У каждого из нас имеются свои причины опасаться провала.
— Оставьте меня в покое! — нетерпеливо отмахиваюсь я, так как они постоянно спрашивают меня, правильно ли отвечали на тот или иной вопрос.
Пленные из нашего городского лагеря и с кожевенного завода, кандидатуры которых я сам подбирал, абсолютно уверены в том, что меня приняли в антифашистскую школу.
Школа добилась первого успеха: мы все взбудоражены до предела!
И вдруг как гром среди ясного неба! В субботу вечером, когда мы вернулись с места построения в свою комнату, к нам заходит посыльный от старосты сектора и зачитывает три фамилии.
В чем дело?
Мы затаили дыхание, как будто только что услышали залп русских «катюш» и теперь ждем разрывов.
Вилли Кайзер назван в числе этих троих!
Они должны собраться и явиться в комендатуру! Так точно, с вещами.
Никто не знает, что случилось.
Точнее говоря, каждый знает, в чем тут дело! Этим троим отказано в приеме в школу!
Они никогда не станут курсантами, которые через четыре месяца поедут домой. Они снова превратятся в обычных пленных.
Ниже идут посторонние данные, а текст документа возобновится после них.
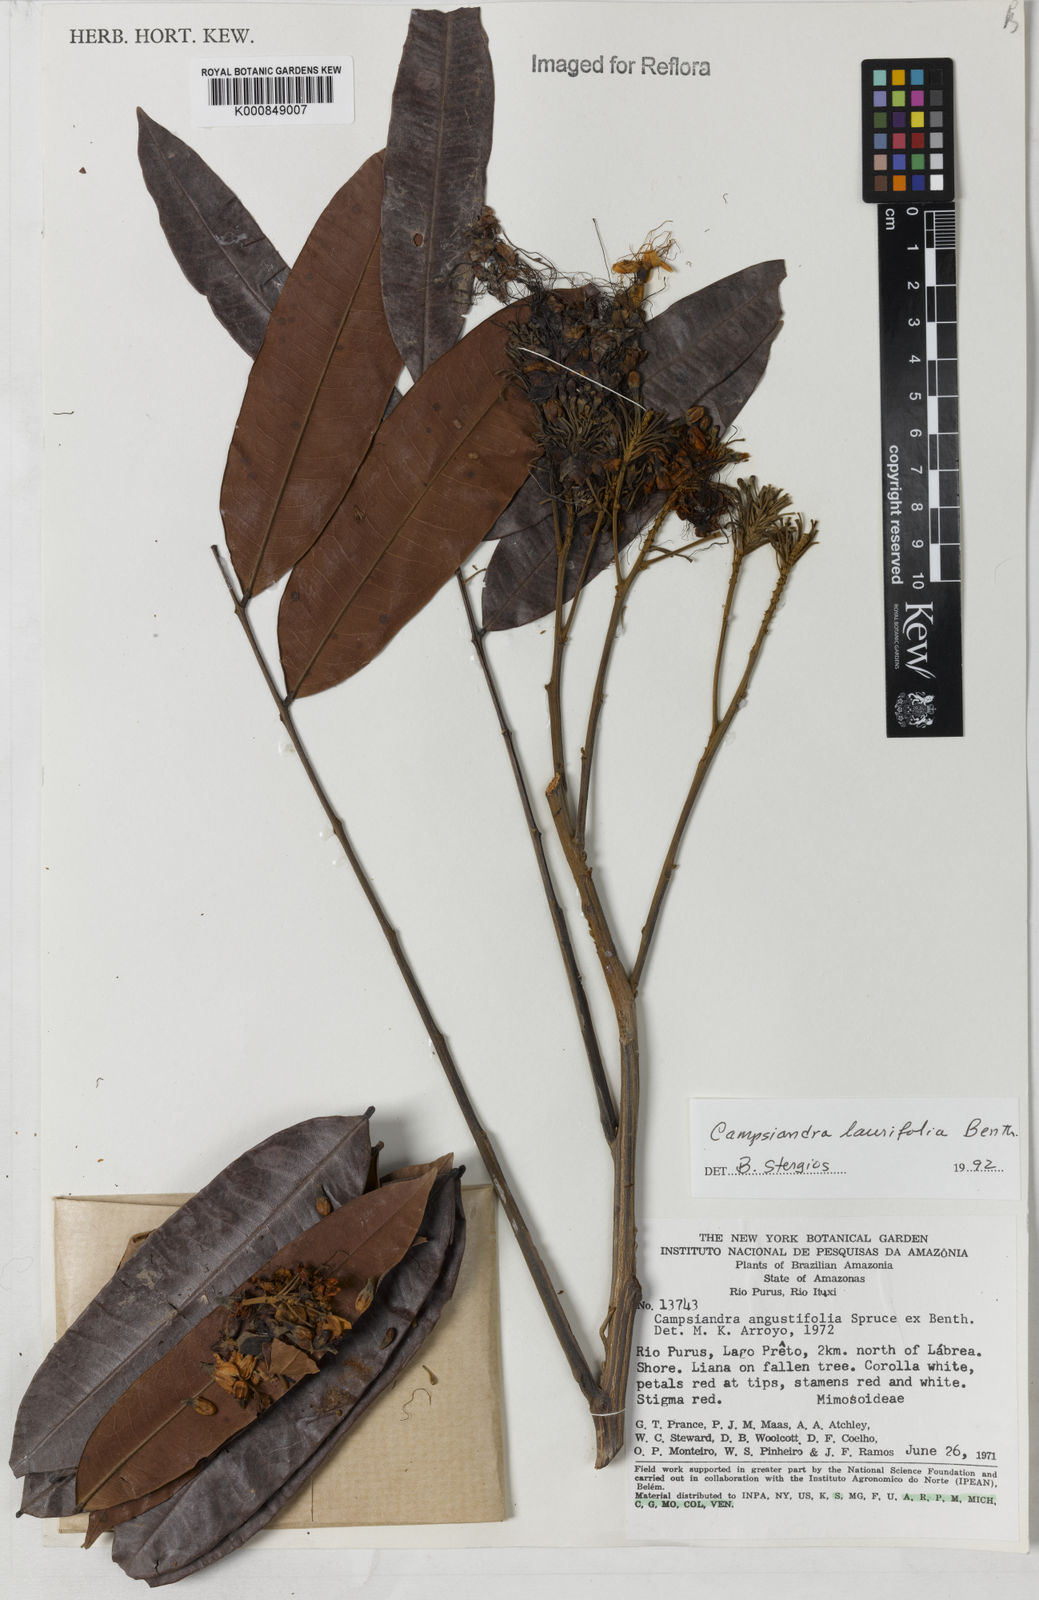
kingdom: Plantae
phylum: Tracheophyta
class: Magnoliopsida
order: Fabales
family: Fabaceae
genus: Campsiandra
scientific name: Campsiandra laurifolia
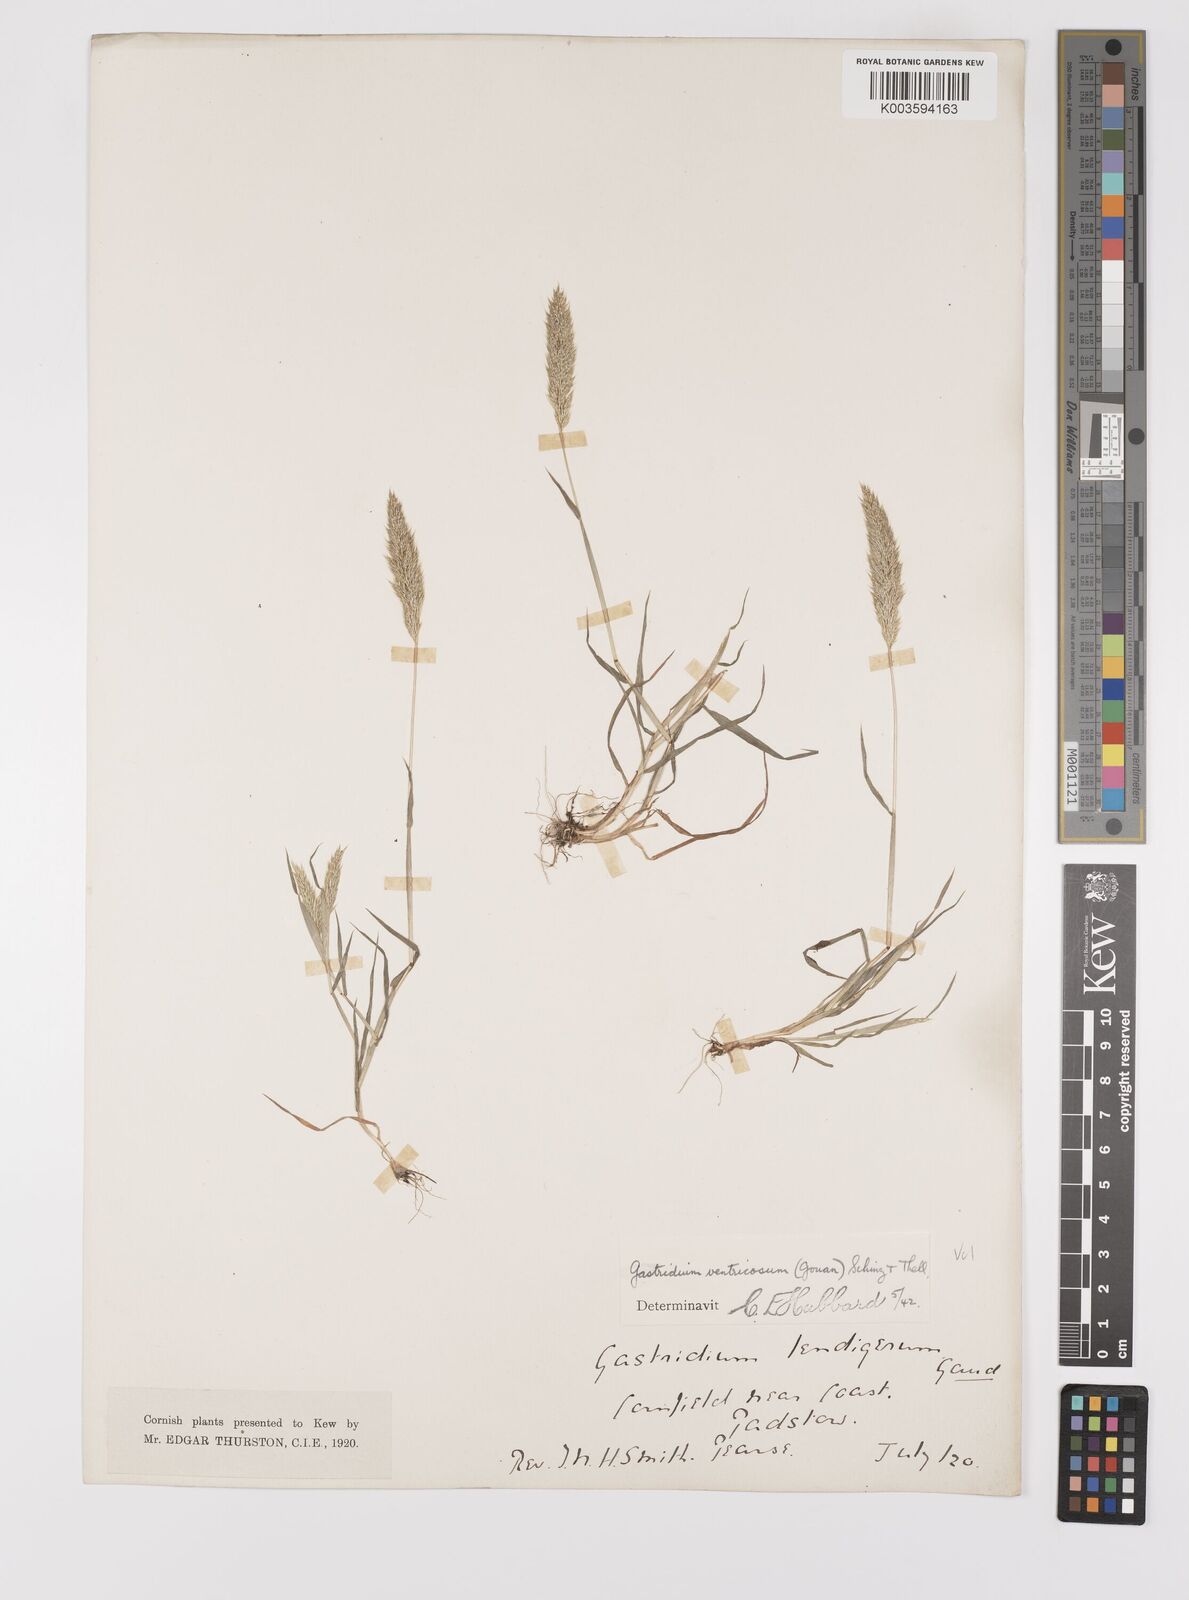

В этот момент каждый из нас думает о рассказе того пленного, который одним воскресным утром тайком пробрался к нам через колючую проволоку: «Ты-ся-чи у-мер-ли!»
Но эта тройка еще раз возвращается назад.
— Как хорошо, что вы еще раз показались на глаза! — радуемся мы.
Они получили еще по паре белых хлопчатобумажных носков.
— Как знать, для чего они пригодятся! — с задумчивым видом сказал Вилли Кайзер.
А потом они ушли.
Следующий день воскресенье. Больше нет смысла волноваться!
Рано утром я первым направляюсь в комнату для умывания. Потом растираюсь снегом. Я ничего не упускаю из виду, чтобы быть бодрым и готовым ко всем неожиданностям.
Сегодня нам не нужно идти в лес за дровами. Но, прихватив с собой санки, мы направляемся на какой-то склад в двенадцати километрах отсюда.
Миновав ворота, мы прибавляем шагу.
У нас с Мартином одни санки на двоих.
Я хотел бы поговорить с ним о чем-нибудь, чтс прояснит необычность этого плена. Но мне ничего не приходит в голову.
Сегодня ясное зимнее утро. Вокруг избы, крытой соломой, одиноко стоящей в зарослях, рыщет по сугробам охотничий пес. У него длинная шелковистая темно-коричневая шерсть. Черно-белая сорока, растопырив крылья, весело скачет с одного дерева на другое. За оконным стеклом виднеется лицо женщины, которая смотрит, как наш санный караван тянется мимо ее избушки. Для этой русской женщины мы абсолютно чужие.